あいさつがてら、こちらに自己紹介してくる。

しかし殺人犯とかを相手にする方か……

なるほど、かなり目付きが違う。


「関わった手前、初めての案件でもありますし気になりましてね。


 ですがこちらから要請したのに、こんな結果に―――」


すると女子高生くらいの身長と童顔をした倉ぼっこが口を開き、


「何かあったのー?」


「グチにしかなりませんが、上層部が二転三転したらしく。


 最初から人外相手の組織だと説明したはずなのに、

 秘密裏にするのはどうかとか、法整備は出来るのかとか

 まあいろいろと」


大きなため息をつく彼に思わず同情する。

そりゃあ発火する罪とか風を起こす罪とか、無茶にもほどがあるだろう。


「ならば対テロ組織のような存在として設立して欲しいとも

 頼んだのですが。


 いざとなったら上の連中、責任問題になるのを嫌がって……」


「何か大変だべなあ」


「世知辛い……」


銀と加奈さんがそのグチに付き合い始める。


「そういえば詩音さん、ミツヤ君は?」


「あっちで着せ替え人形になっています」


裕子さんの問いに詩音がある方向を指差し―――

見ると女性職員たちの間でもみくちゃにされる、おかっぱ頭の

野狐やこがいて、


「注意してこようか?」


と、琉絆空が行こうとするのを舞桜さんが肩をつかんで止め、


「女の集団がお楽しみのところに飛び込むとは命知らずじゃな」


「適当なところでアタシたちが言っておくからいいですよ」


そこで和やかな雰囲気になりかけるが、そこで第一課の彼のスマホが

鳴り響き、


「……はい、はい。

 ですからそれは最初からご説明申し上げたはずですが。


 どうにもなりませんよ。

 捜査令状も何もない、証拠も無い。

 え? 容疑者として捕まえれば何とでもなる?


 正気で言っているんですか……!?」


どうやら上の方からまた何か無茶ぶりをかまされているらしい。

通話はたったの数分ほどだったが、終わった後の彼は疲れ切った

表情をしていて、


「……ねーねー、ちょっとスマホ貸して?」


「?? もう通話は終わっているが……」


理奈はスマホを奪うように受け取ると、


「ん、そうそう。

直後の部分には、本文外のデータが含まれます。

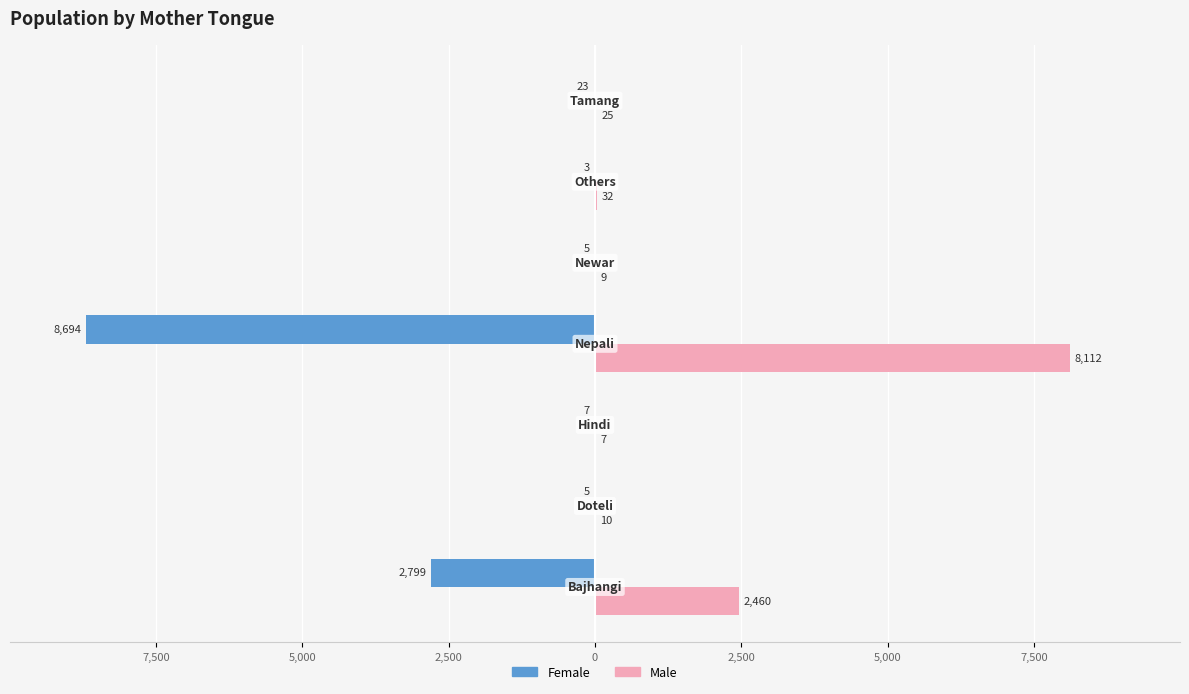

What are all the series names shown in the legend?

Female, Male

キミのスマホの履歴とかわかるー?


 おーおー、何かエグいのを見ているようだね。

 勤務中に何しているんだか。


 わかった。ちょっとメールにしてこっちに送ってよ」


そしてスマホを元の持ち主に返す。


「いったい何を? ん……メール?


 うわ、何だこのアダルトサイトの羅列られつは。

 え? まさかアイツ、こんなサイトを勤務時間に!?」


すると彼は理奈にブンブンと頭を下げて、


「ありがとおぉううぅ!!

 これで次会った時、皮肉の1つと言わず嫌味で返してやれるぜ!!


 あ、君! ハイテク対策課に興味無い!?」


「それは弥月家と、特別第六課を通してねー」


と、理奈がその能力を発揮し―――

捜査第一課の刑事は、喜んでその『情報』を持ち帰った。